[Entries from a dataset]

— start —

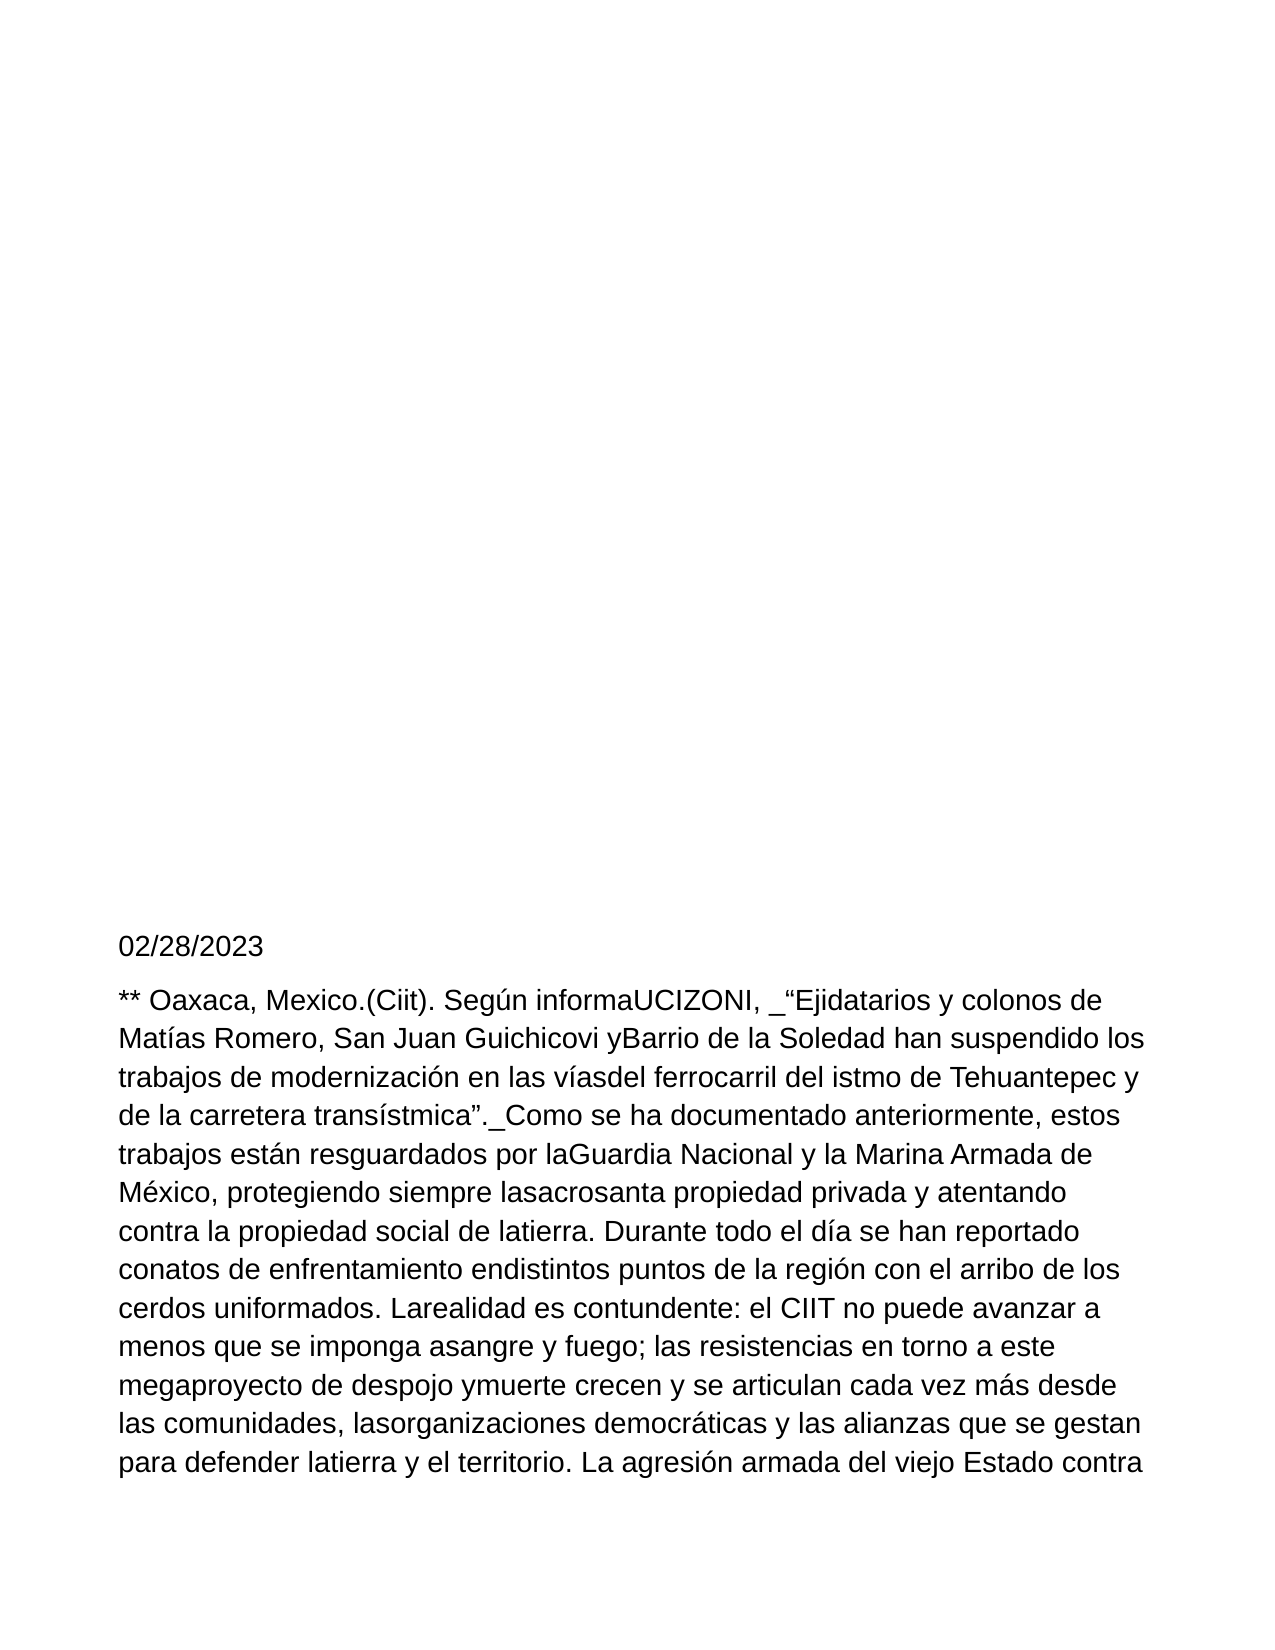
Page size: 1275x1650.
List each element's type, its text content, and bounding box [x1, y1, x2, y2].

text ** Oaxaca, Mexico.(Ciit). Según informaUCIZONI, _“Ejidatarios y colonos de Matías Romero, San Juan Guichicovi yBarrio de la Soledad han suspendido los trabajos de modernización en las víasdel ferrocarril del istmo de Tehuantepec y de la carretera transístmica”._Como se ha documentado anteriormente, estos trabajos están resguardados por laGuardia Nacional y la Marina Armada de México, protegiendo siempre lasacrosanta propiedad privada y atentando contra la propiedad social de latierra. Durante todo el día se han reportado conatos de enfrentamiento endistintos puntos de la región con el arribo de los cerdos uniformados. Larealidad es contundente: el CIIT no puede avanzar a menos que se imponga asangre y fuego; las resistencias en torno a este megaproyecto de despojo ymuerte crecen y se articulan cada vez más desde las comunidades, lasorganizaciones democráticas y las alianzas que se gestan para defender latierra y el territorio. La agresión armada del viejo Estado contra [118, 982, 1157, 1478]
text 02/28/2023 [118, 118, 1157, 963]
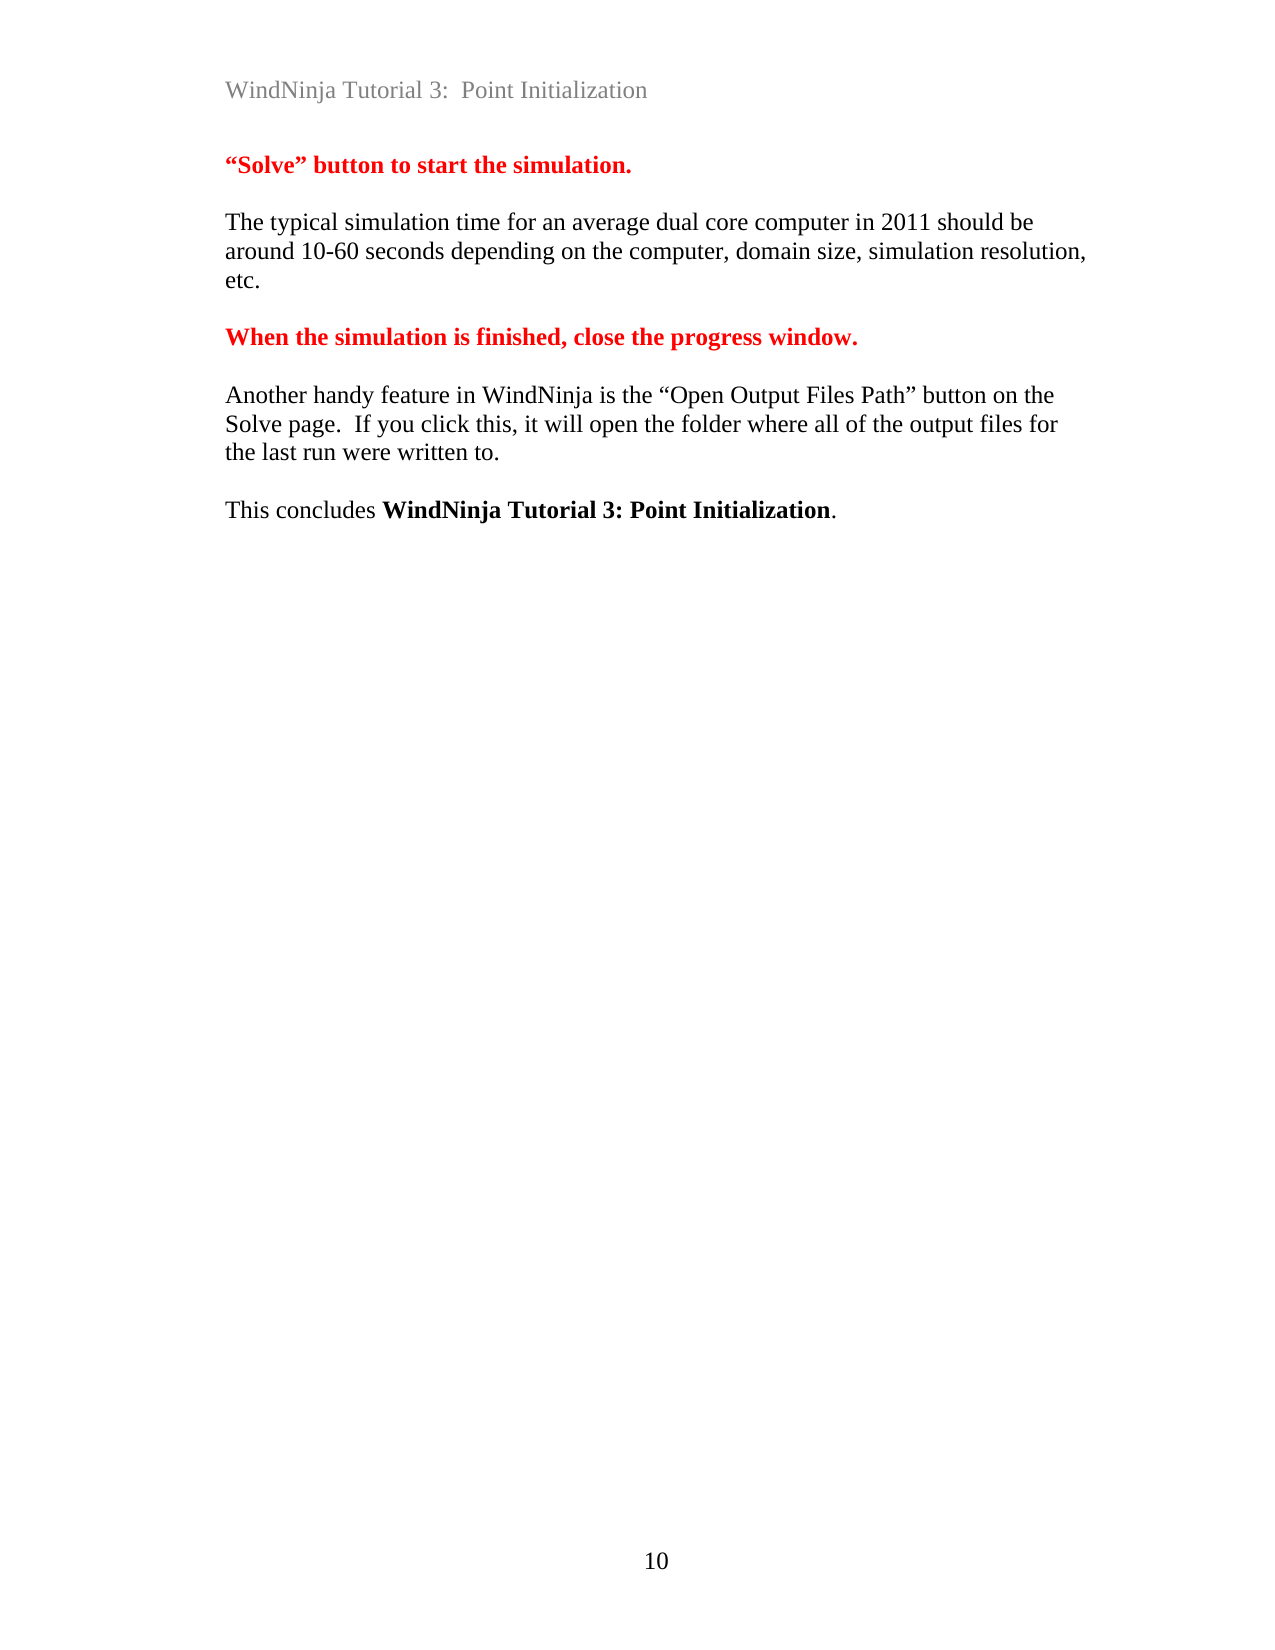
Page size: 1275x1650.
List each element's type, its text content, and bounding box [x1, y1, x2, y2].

text Another handy feature in WindNinja is the “Open Output Files Path” button on the Solve page. If you click this, it will open the folder where all of the output files for the last run were written to. [225, 380, 1087, 466]
text When the simulation is finished, close the progress window. [225, 322, 1087, 351]
text “Solve” button to start the simulation. [225, 150, 1087, 179]
text This concludes WindNinja Tutorial 3: Point Initialization. [225, 495, 1087, 524]
text The typical simulation time for an average dual core computer in 2011 should be around 10-60 seconds depending on the computer, domain size, simulation resolution, etc. [225, 207, 1087, 294]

— end —

Update the lines from the start of the entries through the line containing "text 02/28/2023 [118, 118, 1157, 963]" by replacing "bounding box" with "enclosing rectangle", leaving everything else unchanged. Leave the pictures out of the result.

• _Full solution_
Page size: 1275x1650.
List each element's type, its text content, and enclosing rectangle [x1, y1, x2, y2].

text ** Oaxaca, Mexico.(Ciit). Según informaUCIZONI, _“Ejidatarios y colonos de Matías Romero, San Juan Guichicovi yBarrio de la Soledad han suspendido los trabajos de modernización en las víasdel ferrocarril del istmo de Tehuantepec y de la carretera transístmica”._Como se ha documentado anteriormente, estos trabajos están resguardados por laGuardia Nacional y la Marina Armada de México, protegiendo siempre lasacrosanta propiedad privada y atentando contra la propiedad social de latierra. Durante todo el día se han reportado conatos de enfrentamiento endistintos puntos de la región con el arribo de los cerdos uniformados. Larealidad es contundente: el CIIT no puede avanzar a menos que se imponga asangre y fuego; las resistencias en torno a este megaproyecto de despojo ymuerte crecen y se articulan cada vez más desde las comunidades, lasorganizaciones democráticas y las alianzas que se gestan para defender latierra y el territorio. La agresión armada del viejo Estado contra [118, 982, 1157, 1478]
text 02/28/2023 [118, 118, 1157, 963]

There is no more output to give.